SOURCE INFORMATION >>
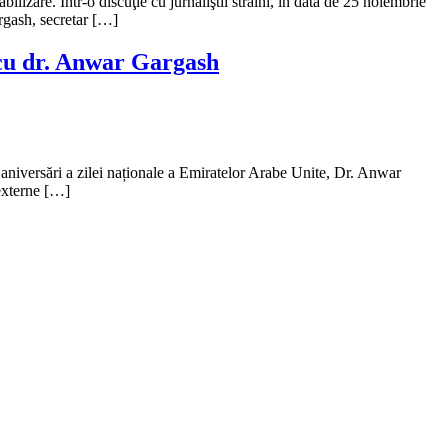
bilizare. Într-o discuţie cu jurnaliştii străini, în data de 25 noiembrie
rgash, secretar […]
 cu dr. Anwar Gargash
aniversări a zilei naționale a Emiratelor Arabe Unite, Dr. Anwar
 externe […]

...

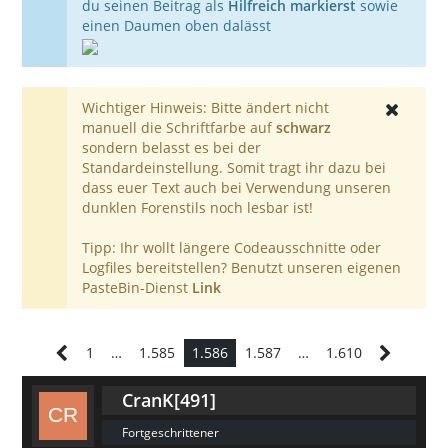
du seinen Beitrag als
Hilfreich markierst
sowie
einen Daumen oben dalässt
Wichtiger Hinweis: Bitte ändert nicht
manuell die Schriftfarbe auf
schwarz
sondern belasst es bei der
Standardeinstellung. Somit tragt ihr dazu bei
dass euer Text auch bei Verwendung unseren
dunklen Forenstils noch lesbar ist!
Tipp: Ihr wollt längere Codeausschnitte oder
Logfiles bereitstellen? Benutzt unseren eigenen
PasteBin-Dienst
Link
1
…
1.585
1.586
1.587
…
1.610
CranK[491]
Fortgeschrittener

WORK INSTRUCTION >>
Once you find the string "Anwar" in a line of the records, copy that line.

RESPONSE TO THIS TASK >>
 cu dr. Anwar Gargash
aniversări a zilei naționale a Emiratelor Arabe Unite, Dr. Anwar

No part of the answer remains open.